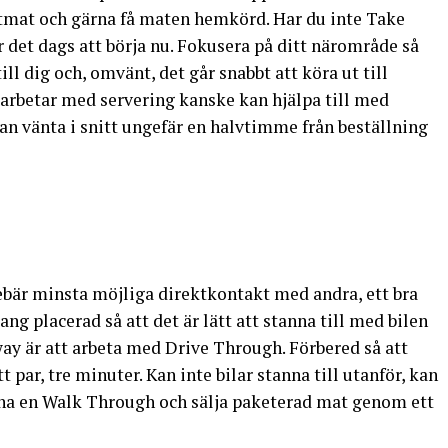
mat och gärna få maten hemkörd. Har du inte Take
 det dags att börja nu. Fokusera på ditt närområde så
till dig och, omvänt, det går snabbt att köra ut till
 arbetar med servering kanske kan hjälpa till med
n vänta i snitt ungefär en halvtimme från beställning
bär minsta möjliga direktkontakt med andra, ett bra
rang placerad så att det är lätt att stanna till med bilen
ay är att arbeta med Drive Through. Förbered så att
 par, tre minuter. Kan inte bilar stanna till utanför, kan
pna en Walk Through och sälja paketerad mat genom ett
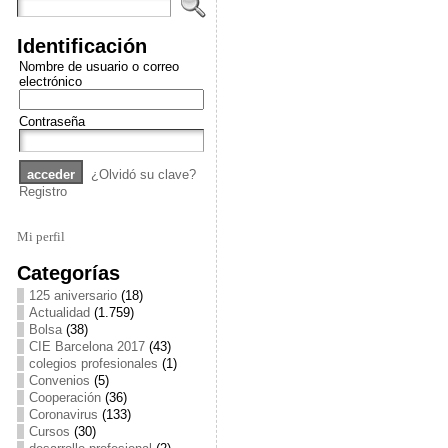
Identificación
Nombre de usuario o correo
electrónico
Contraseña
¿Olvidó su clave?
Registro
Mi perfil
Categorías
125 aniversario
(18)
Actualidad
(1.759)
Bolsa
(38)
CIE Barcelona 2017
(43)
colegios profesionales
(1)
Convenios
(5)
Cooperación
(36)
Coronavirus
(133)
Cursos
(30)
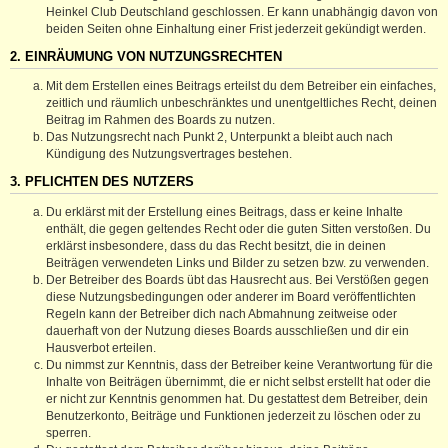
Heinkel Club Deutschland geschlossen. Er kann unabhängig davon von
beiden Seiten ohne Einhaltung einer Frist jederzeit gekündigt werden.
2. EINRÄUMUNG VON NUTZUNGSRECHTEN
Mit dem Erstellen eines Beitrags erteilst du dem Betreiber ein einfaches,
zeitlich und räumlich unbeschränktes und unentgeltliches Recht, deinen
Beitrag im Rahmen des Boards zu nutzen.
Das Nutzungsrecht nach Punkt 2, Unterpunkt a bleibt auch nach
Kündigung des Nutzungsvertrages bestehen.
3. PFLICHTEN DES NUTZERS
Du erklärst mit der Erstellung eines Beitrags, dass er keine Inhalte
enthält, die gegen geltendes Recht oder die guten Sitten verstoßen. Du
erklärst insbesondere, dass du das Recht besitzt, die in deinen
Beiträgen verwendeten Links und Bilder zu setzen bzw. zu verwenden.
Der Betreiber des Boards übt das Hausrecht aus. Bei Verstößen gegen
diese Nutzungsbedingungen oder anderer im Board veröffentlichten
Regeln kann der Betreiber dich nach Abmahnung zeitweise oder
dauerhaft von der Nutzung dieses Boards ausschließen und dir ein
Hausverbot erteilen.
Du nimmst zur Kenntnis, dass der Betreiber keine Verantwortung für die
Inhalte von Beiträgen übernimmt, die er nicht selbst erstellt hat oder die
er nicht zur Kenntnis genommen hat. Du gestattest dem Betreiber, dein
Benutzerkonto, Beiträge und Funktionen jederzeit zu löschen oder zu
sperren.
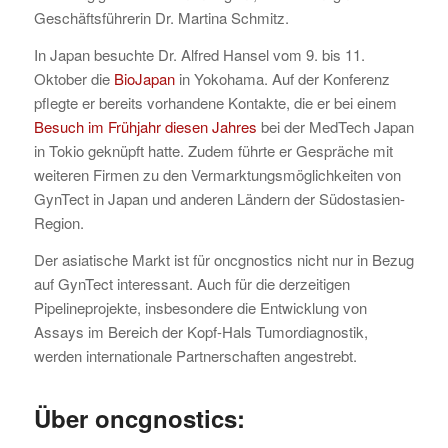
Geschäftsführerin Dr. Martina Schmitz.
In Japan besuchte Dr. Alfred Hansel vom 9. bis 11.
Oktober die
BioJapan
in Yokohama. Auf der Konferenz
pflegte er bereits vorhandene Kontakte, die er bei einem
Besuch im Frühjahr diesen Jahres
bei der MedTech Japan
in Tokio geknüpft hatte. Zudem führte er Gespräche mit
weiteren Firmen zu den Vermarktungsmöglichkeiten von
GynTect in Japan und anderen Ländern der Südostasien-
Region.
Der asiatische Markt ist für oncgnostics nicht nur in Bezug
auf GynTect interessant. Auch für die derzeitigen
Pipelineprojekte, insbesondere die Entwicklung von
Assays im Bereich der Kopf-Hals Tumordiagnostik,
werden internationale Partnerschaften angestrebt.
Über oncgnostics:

Work task:
A word-for-word copy of the lines from the start of the listing through the line containing "pflegte er bereits" is the answer. Pictures stay out of it.

Response:
mat och gärna få maten hemkörd. Har du inte Take
 det dags att börja nu. Fokusera på ditt närområde så
till dig och, omvänt, det går snabbt att köra ut till
 arbetar med servering kanske kan hjälpa till med
n vänta i snitt ungefär en halvtimme från beställning
bär minsta möjliga direktkontakt med andra, ett bra
rang placerad så att det är lätt att stanna till med bilen
ay är att arbeta med Drive Through. Förbered så att
 par, tre minuter. Kan inte bilar stanna till utanför, kan
pna en Walk Through och sälja paketerad mat genom ett
Identificación
Nombre de usuario o correo
electrónico
Contraseña
¿Olvidó su clave?
Registro
Mi perfil
Categorías
125 aniversario
(18)
Actualidad
(1.759)
Bolsa
(38)
CIE Barcelona 2017
(43)
colegios profesionales
(1)
Convenios
(5)
Cooperación
(36)
Coronavirus
(133)
Cursos
(30)
Heinkel Club Deutschland geschlossen. Er kann unabhängig davon von
beiden Seiten ohne Einhaltung einer Frist jederzeit gekündigt werden.
2. EINRÄUMUNG VON NUTZUNGSRECHTEN
Mit dem Erstellen eines Beitrags erteilst du dem Betreiber ein einfaches,
zeitlich und räumlich unbeschränktes und unentgeltliches Recht, deinen
Beitrag im Rahmen des Boards zu nutzen.
Das Nutzungsrecht nach Punkt 2, Unterpunkt a bleibt auch nach
Kündigung des Nutzungsvertrages bestehen.
3. PFLICHTEN DES NUTZERS
Du erklärst mit der Erstellung eines Beitrags, dass er keine Inhalte
enthält, die gegen geltendes Recht oder die guten Sitten verstoßen. Du
erklärst insbesondere, dass du das Recht besitzt, die in deinen
Beiträgen verwendeten Links und Bilder zu setzen bzw. zu verwenden.
Der Betreiber des Boards übt das Hausrecht aus. Bei Verstößen gegen
diese Nutzungsbedingungen oder anderer im Board veröffentlichten
Regeln kann der Betreiber dich nach Abmahnung zeitweise oder
dauerhaft von der Nutzung dieses Boards ausschließen und dir ein
Hausverbot erteilen.
Du nimmst zur Kenntnis, dass der Betreiber keine Verantwortung für die
Inhalte von Beiträgen übernimmt, die er nicht selbst erstellt hat oder die
er nicht zur Kenntnis genommen hat. Du gestattest dem Betreiber, dein
Benutzerkonto, Beiträge und Funktionen jederzeit zu löschen oder zu
sperren.
Geschäftsführerin Dr. Martina Schmitz.
In Japan besuchte Dr. Alfred Hansel vom 9. bis 11.
Oktober die
BioJapan
in Yokohama. Auf der Konferenz
pflegte er bereits vorhandene Kontakte, die er bei einem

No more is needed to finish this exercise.